How To Hold The Guitar & Plectrum (Pick), And Left Hand, Right Hand Techniques

First, checkout this great writeup:-
How To Hold A Guitar by Fretjam_com.

Some pointers:-

1) Learn the sitting position first, and the standing position later when you are more comfortable with the guitar feel.

2) Slightly raise your right leg - use books, or buy a guitar foot rest. [Note: the traditional classical guitar position is to raise the left leg]

3) Place the guitar's underside on your right leg and hang your right hand over the top side (near the back) of the guitar. Take away your left hand. The guitar should sit/balance comfortable on your right leg with your right arm resting on the top (without any assistance from your left hand).

4) Place left hand fingers over the top of guitar on the fretboard. Do not press yet. keep your left thumb behind the neck. Keep the left wrist and and forearm as straight as possible - the left hand will not tire so easily. The more the wrist and forearm is bend, the more tension in the left hand. When we play bar chords, this cannot be avoided - that's why it is tiring when we hold barre position. So keep the wrist and forearm as straight as whenever possible and our left hand will be less tired.


(A) Using Pick/Plectrum

1) Your right-hand picking action is like "flicking off a fly sitting on your wrist".
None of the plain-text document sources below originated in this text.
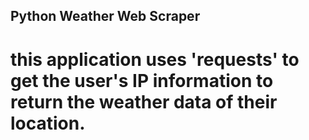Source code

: ## Python Weather Web Scraper

# this application uses 'requests' to get the user's IP information to return the weather data of their location.
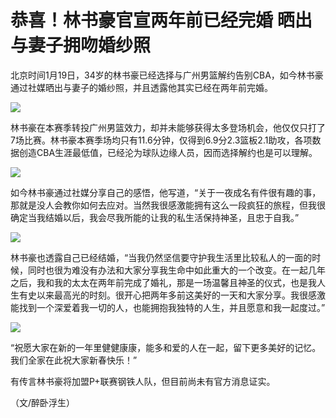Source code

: # 恭喜！林书豪官宣两年前已经完婚 晒出与妻子拥吻婚纱照

北京时间1月19日，34岁的林书豪已经选择与广州男篮解约告别CBA，如今林书豪通过社媒晒出与妻子的婚纱照，并且透露他其实已经在两年前完婚。

![](https://inews.gtimg.com/news_bt/OSfMYv9NvyVRDoi_hefaK7YKGvV86DkHJwB1DAHy3ovMwAA/1000)

林书豪在本赛季转投广州男篮效力，却并未能够获得太多登场机会，他仅仅只打了7场比赛。林书豪本赛季场均只有11.6分钟，仅得到6.9分2.3篮板2.1助攻，各项数据创造CBA生涯最低值，已经沦为球队边缘人员，因而选择解约也是可以理解。

![](https://inews.gtimg.com/newsapp_bt/0/15224341113/1000)

如今林书豪通过社媒分享自己的感悟，他写道，“关于一夜成名有件很有趣的事，那就是没人会教你如何去应对。当然我很感激能拥有这么一段疯狂的旅程，但我很确定当我结婚以后，我会尽我所能的让我的私生活保持神圣，且忠于自我。”

![](https://inews.gtimg.com/news_bt/OKlypBArtscdWwOSS1m6-DumujqT5pvn4OavwCql_0At0AA/1000)

林书豪也透露自己已经结婚，“当我仍然坚信要守护我生活里比较私人的一面的时候，同时也很为难没有办法和大家分享我生命中如此重大的一个改变。在一起几年之后，我和我的太太在两年前完成了婚礼，那是一场温馨且神圣的仪式，也是我人生有史以来最高光的时刻。很开心把两年多前这美好的一天和大家分享。我很感激能找到一个深爱着我一切的人，也能拥抱我独特的人生，并且愿意和我一起度过。”

![](https://inews.gtimg.com/newsapp_bt/0/15224351090/1000)

“祝愿大家在新的一年里健健康康，能多和爱的人在一起，留下更多美好的记忆。我们全家在此祝大家新春快乐！”

有传言林书豪将加盟P+联赛钢铁人队，但目前尚未有官方消息证实。

（文/醉卧浮生）

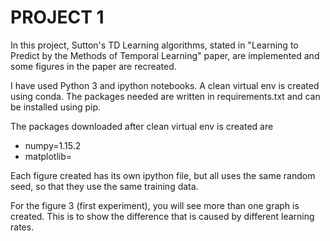 # PROJECT 1

In this project, Sutton's TD Learning algorithms, stated in "Learning to Predict by the Methods of Temporal Learning" paper, are implemented and some figures in the paper are recreated.

I have used Python 3 and ipython notebooks. A clean virtual env is created using conda. The packages needed are written in requirements.txt and can be installed using pip.

The packages downloaded after clean virtual env is created are

- numpy=1.15.2
- matplotlib=

Each figure created has its own ipython file, but all uses the same random seed, so that they use the same training data.

For the figure 3 (first experiment), you will see more than one graph is created. This is to show the difference that is caused by different learning rates. 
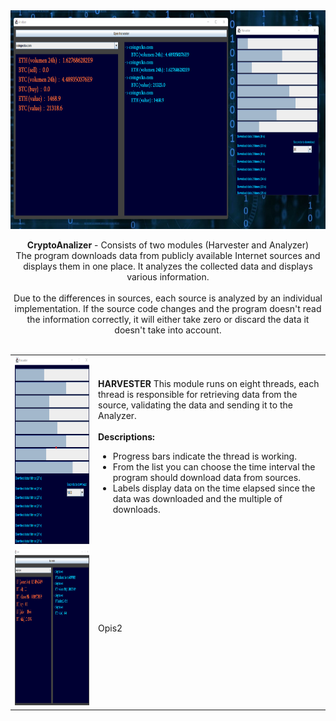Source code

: <center>
<img src="https://github.com/Biniobiniasty/CryptoAnalizer/blob/master/screenshoot/2.png" height="350" width="800"/>
 
 <b>CryptoAnalizer</b> - Consists of two modules (Harvester and Analyzer)<br />
 The program downloads data from publicly available Internet sources and displays them in one place. It analyzes the collected data and displays various information.
 <br /><br />
Due to the differences in sources, each source is analyzed by an individual implementation. If the source code changes and the program doesn't read the information correctly, it will either take zero or discard the data it doesn't take into account.
 <br /><br />

<table>
<tr><td>
 <img src="https://github.com/Biniobiniasty/CryptoAnalizer/blob/master/screenshoot/1.png" height="300" width="200"/></td>
 <td>
  <b>HARVESTER</b>
  This module runs on eight threads, each thread is responsible for retrieving data from the source, validating the data and sending it to the Analyzer.
  <br /><br />
  <b>Descriptions:</b>
  <ul>
   <li>Progress bars indicate the thread is working.</li>
   <li>From the list you can choose the time interval the program should download data from sources.</li>
   <li>Labels display data on the time elapsed since the data was downloaded and the multiple of downloads.</li>
  </ul>
  
 </td></tr>
 <tr><td>
 <img src="https://github.com/Biniobiniasty/CryptoAnalizer/blob/master/screenshoot/3.png" height="250" width="450"/>
</td><td>
Opis2
</td></tr>
 </table>

</center>
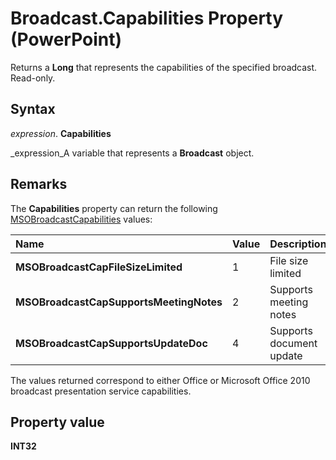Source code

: 
# Broadcast.Capabilities Property (PowerPoint)

Returns a  **Long** that represents the capabilities of the specified broadcast. Read-only.


## Syntax

 _expression_. **Capabilities**

 _expression_A variable that represents a  **Broadcast** object.


## Remarks

The  **Capabilities** property can return the following [MSOBroadcastCapabilities](http://msdn.microsoft.com/library/445ff0f7-fcb1-d65a-b055-189c268e2076%28Office.15%29.aspx) values:



|**Name**|**Value**|**Description**|
|:-----|:-----|:-----|
| **MSOBroadcastCapFileSizeLimited**|1|File size limited|
| **MSOBroadcastCapSupportsMeetingNotes**|2|Supports meeting notes|
| **MSOBroadcastCapSupportsUpdateDoc**|4|Supports document update|
The values returned correspond to either Office or Microsoft Office 2010 broadcast presentation service capabilities.


## Property value

 **INT32**

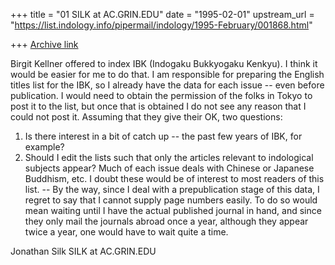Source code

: +++
title = "01 SILK at AC.GRIN.EDU"
date = "1995-02-01"
upstream_url = "https://list.indology.info/pipermail/indology/1995-February/001868.html"

+++
[Archive link](https://list.indology.info/pipermail/indology/1995-February/001868.html)

Birgit Kellner offered to index IBK (Indogaku Bukkyogaku Kenkyu).  I think
it would be easier for me to do that.  I am responsible for preparing the
English titles list for the IBK, so I already have the data for each issue
-- even before publication.  I would need to obtain the permission of the
folks in Tokyo to post it to the list, but once that is obtained I do not
see any reason that I could not post it.  Assuming that they give their OK,
two questions:
1)  Is there interest in a bit of catch up -- the past few years of IBK,
for example?
2)   Should I edit the lists such that only the articles relevant to
indological subjects appear?  Much of each issue deals with Chinese or
Japanese Buddhism, etc.  I doubt these would be of interest to most readers
of this list.
-- By the way, since I deal with a prepublication stage of this data, I
regret to say that I cannot supply page numbers easily.  To do so would
mean waiting until I have the actual published journal in hand, and since
they only mail the journals abroad once a year, although they appear twice
a year, one would have to wait quite a time.

Jonathan Silk
SILK at AC.GRIN.EDU








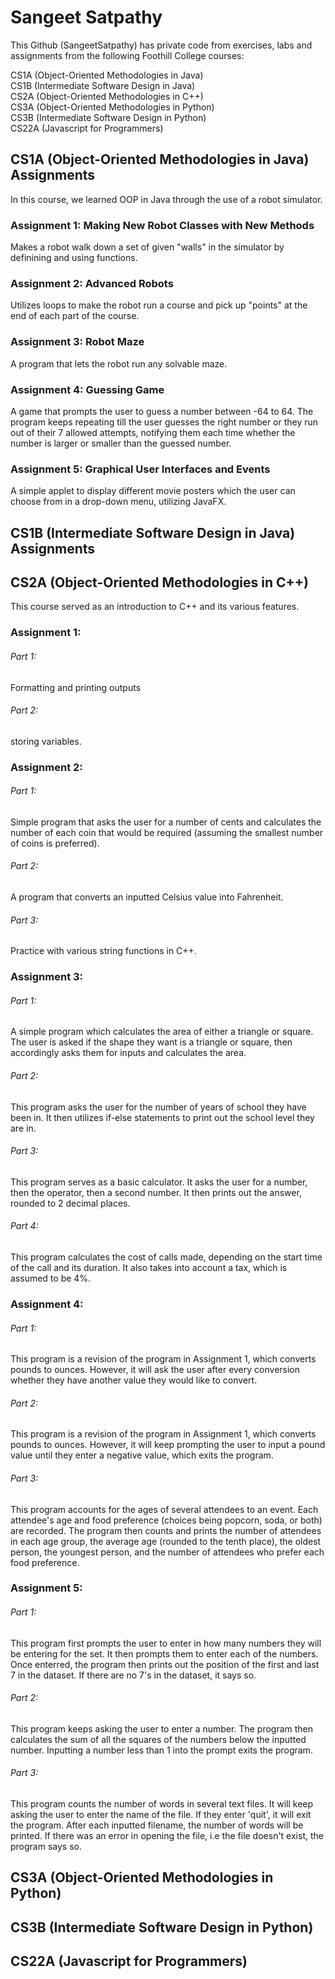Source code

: # Sangeet Satpathy
This Github (SangeetSatpathy) has private code from exercises, labs and assignments from the following Foothill College courses:

CS1A (Object-Oriented Methodologies in Java) <br>
CS1B (Intermediate Software Design in Java) <br>
CS2A (Object-Oriented Methodologies in C++) <br>
CS3A (Object-Oriented Methodologies in Python) <br>
CS3B (Intermediate Software Design in Python) <br>
CS22A (Javascript for Programmers) <br>

## CS1A (Object-Oriented Methodologies in Java) Assignments
In this course, we learned OOP in Java through the use of a robot simulator.
### Assignment 1: Making New Robot Classes with New Methods
Makes a robot walk down a set of given "walls" in the simulator by definining and using functions.

### Assignment 2: Advanced Robots
Utilizes loops to make the robot run a course and pick up "points" at the end of each part of the course.

### Assignment 3: Robot Maze
A program that lets the robot run any solvable maze.

### Assignment 4: Guessing Game
A game that prompts the user to guess a number between -64 to 64. The program keeps repeating till the user guesses the right number or they run out of their 7 allowed attempts, notifying them each time whether the number is larger or smaller than the guessed number.

### Assignment 5: Graphical User Interfaces and Events
A simple applet to display different movie posters which the user can choose from in a drop-down menu, utilizing JavaFX.

## CS1B (Intermediate Software Design in Java) Assignments

## CS2A (Object-Oriented Methodologies in C++)
This course served as an introduction to C++ and its various features.
### Assignment 1:
###### Part 1: 
Formatting and printing outputs <br>
###### Part 2: 
storing variables.
### Assignment 2:
###### Part 1:
Simple program that asks the user for a number of cents and calculates the number of each coin that would be required (assuming the smallest number of coins is preferred). <br>
###### Part 2:
A program that converts an inputted Celsius value into Fahrenheit. <br>
###### Part 3:
Practice with various string functions in C++.
### Assignment 3:
###### Part 1:
A simple program which calculates the area of either a triangle or square. The user is asked if the shape they want is a triangle or square, then accordingly asks them for inputs and calculates the area. <br>
###### Part 2:
This program asks the user for the number of years of school they have been in. It then utilizes if-else statements to print out the school level they are in. <br>
###### Part 3:
This program serves as a basic calculator. It asks the user for a number, then the operator, then a second number.
It then prints out the answer, rounded to 2 decimal places. <br>
###### Part 4:
This program calculates the cost of calls made, depending on the start time of the call and its duration. It also takes into account a tax, which is assumed to be 4%.
### Assignment 4:
###### Part 1:
This program is a revision of the program in Assignment 1, which converts pounds to ounces. However, it will ask the user after every conversion whether they have another value they would like to convert. <br>
###### Part 2:
This program is a revision of the program in Assignment 1, which converts pounds to ounces. However, it will keep prompting the user to input a pound value until they enter a negative value, which exits the program. <br>
###### Part 3:
This program accounts for the ages of several attendees to an event. Each attendee's age and
food preference (choices being popcorn, soda, or both) are recorded. The program then counts and prints the number
of attendees in each age group, the average age (rounded to the tenth place), the oldest person, the youngest
person, and the number of attendees who prefer each food preference.

### Assignment 5:
###### Part 1:
This program first prompts the user to enter in how many numbers they will be entering for the set. It then prompts
them to enter each of the numbers. Once enterred, the program then prints out the position of the first and last
7 in the dataset. If there are no 7's in the dataset, it says so.
###### Part 2:
This program keeps asking the user to enter a number. The program then calculates the sum of all the squares of the numbers
below the inputted number. Inputting a number less than 1 into the prompt exits the program.
###### Part 3:
This program counts the number of words in several text files. It will keep asking the user to enter the name of the file.
If they enter 'quit', it will exit the program. After each inputted filename, the number of words will be printed. If
there was an error in opening the file, i.e the file doesn't exist, the program says so.



## CS3A (Object-Oriented Methodologies in Python)

## CS3B (Intermediate Software Design in Python)

## CS22A (Javascript for Programmers)
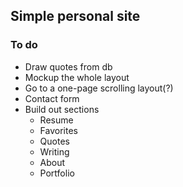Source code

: ## Simple personal site

### To do
- Draw quotes from db
- Mockup the whole layout
- Go to a one-page scrolling layout(?)
- Contact form
- Build out sections
    - Resume
    - Favorites
    - Quotes
    - Writing
    - About
    - Portfolio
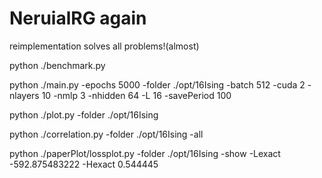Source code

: 
# NeruialRG again

reimplementation solves all problems!(almost)

python ./benchmark.py

python ./main.py -epochs 5000 -folder ./opt/16Ising -batch 512 -cuda 2 -nlayers 10 -nmlp 3 -nhidden 64 -L 16 -savePeriod 100

python ./plot.py -folder ./opt/16Ising

python ./correlation.py -folder ./opt/16Ising -all

python ./paperPlot/lossplot.py -folder ./opt/16Ising -show -Lexact -592.875483222 -Hexact 0.544445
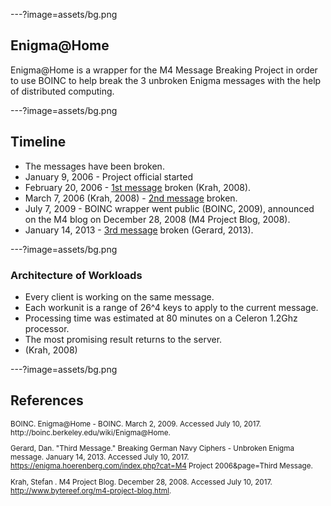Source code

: ---?image=assets/bg.png
## Enigma@Home
Enigma@Home is a wrapper for the M4 Message Breaking Project in order to use
BOINC to help break the 3 unbroken Enigma messages with the help of distributed
computing.

---?image=assets/bg.png

## Timeline
* The messages have been broken. 
* January 9, 2006 - Project official started
* February 20, 2006 - [1st message](http://www.bytereef.org/m4-project-first-break.html) broken (Krah, 2008).
* March 7, 2006 (Krah, 2008) - [2nd message](http://www.bytereef.org/m4-project-second-break.html) broken. 
* July 7, 2009 - BOINC wrapper went public (BOINC, 2009), announced on the M4 blog on December 28, 2008 (M4 Project Blog, 2008).
* January 14, 2013 - [3rd message](https://enigma.hoerenberg.com/index.php?cat=M4%20Project%202006&page=Third%20Message) broken (Gerard, 2013).

---?image=assets/bg.png

### Architecture of Workloads
* Every client is working on the same message.
* Each workunit is a range of 26^4 keys to apply to the current message. 
* Processing time was estimated at 80 minutes on a Celeron 1.2Ghz processor.
* The most promising result returns to the server.
* (Krah, 2008)

---?image=assets/bg.png

## References
<small>
<div style="text-align: left">
BOINC. Enigma@Home - BOINC. March 2, 2009. Accessed July 10, 2017. 
http://boinc.berkeley.edu/wiki/Enigma@Home.

Gerard, Dan. "Third Message." Breaking German Navy Ciphers - Unbroken Enigma
message. January 14, 2013. Accessed July 10, 2017.
https://enigma.hoerenberg.com/index.php?cat=M4 Project 2006&page=Third Message.

Krah, Stefan . M4 Project Blog. December 28, 2008. Accessed July 10, 2017.
http://www.bytereef.org/m4-project-blog.html.
</div>
</small>

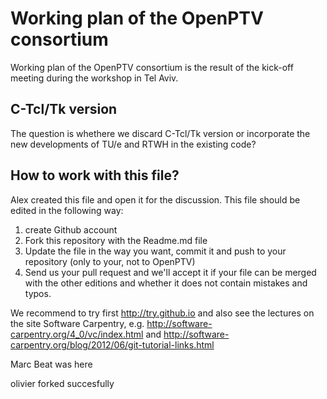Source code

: Working plan of the OpenPTV consortium
============

Working plan of the OpenPTV consortium is the result of the kick-off meeting during the workshop in Tel Aviv. 


## C-Tcl/Tk version

The question is whethere we  discard C-Tcl/Tk version or incorporate the new developments of TU/e and RTWH
in the existing code?



## How to work with this file? 

Alex created this file and open it for the discussion. This file should be edited in the following way: 

1. create Github account
2. Fork this repository with the Readme.md file
3. Update the file in the way you want, commit it and push to your repository (only to your, not to OpenPTV)
4. Send us your pull request and we'll accept it if your file can be merged with the other editions and whether it does not contain mistakes and typos.

We recommend to try first http://try.github.io and also see the lectures on the site Software Carpentry, e.g. http://software-carpentry.org/4_0/vc/index.html and http://software-carpentry.org/blog/2012/06/git-tutorial-links.html


Marc
Beat was here

olivier forked succesfully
2) learn to pick downwards initially, each downward stroke for each simple note of a tune like the chorus of "Rasa Sayang". The upstroke will come when one beat is divided into 2 half beats - then it is downstroke followed by upstroke - like the verse of "Rasa Sayang".
So strong accented beat notes are usually played with downstroke and half beats are played with upstrokes (less strong accent).

(B) Finger style plucking - right-hand

1) curve your right-hand fingers like 'holding an orange' and move the fingers like 'squeezing the orange'. Thumb plucking 'outwards' and the other 3 fingers plucking 'inwards'. (Note: the little finger is not used).

2) Thumb (p - pulgar) takes care of the bass strings (the top 3 most (fatter) strings - jumping up and down)

3) the other 3 fingers generally sits (reverse i.e lightly pulling upwards) on each different string - 1st (bottom most or thinnest), 2nd and 3rd string as follows:-
i - index finger (next to the thumb) -> 3rd string
m - middle finger -> 2nd string
a - anular finger -> 1st string

4) In a right-hand ready-to-play position, it curves and sits on the strings (p on 6th string; i on 3rd string; m on 2nd and a on 1st string).

(C) Arpeggios

1) Arpeggios are plucking single notes of a chord one after another in quick succession, from top to down and or down to up - and you can try in dfferent combination as accompaniment.

2) Simplest try - pluck downwards, from 6th to 1st string, one after another, in slow succession using both pick and fingerstyle (thumb plays 6th, 5th by 4th string).

(D) Strumming

1) In C(2) above, we can also play in quicker succession (brushing action), and each downward stroke is known as strumming the guitar. Each downward stoke can be held longer apart and we are strumming gently to any slow song.

If you're aspiring to be a serious guitar player, picking techniques are serious stuff, especially if you're beginner and want to start on the right footing. But there's a caveat here - many professionals also say pick the technique that's comfortable for you after trying different styles.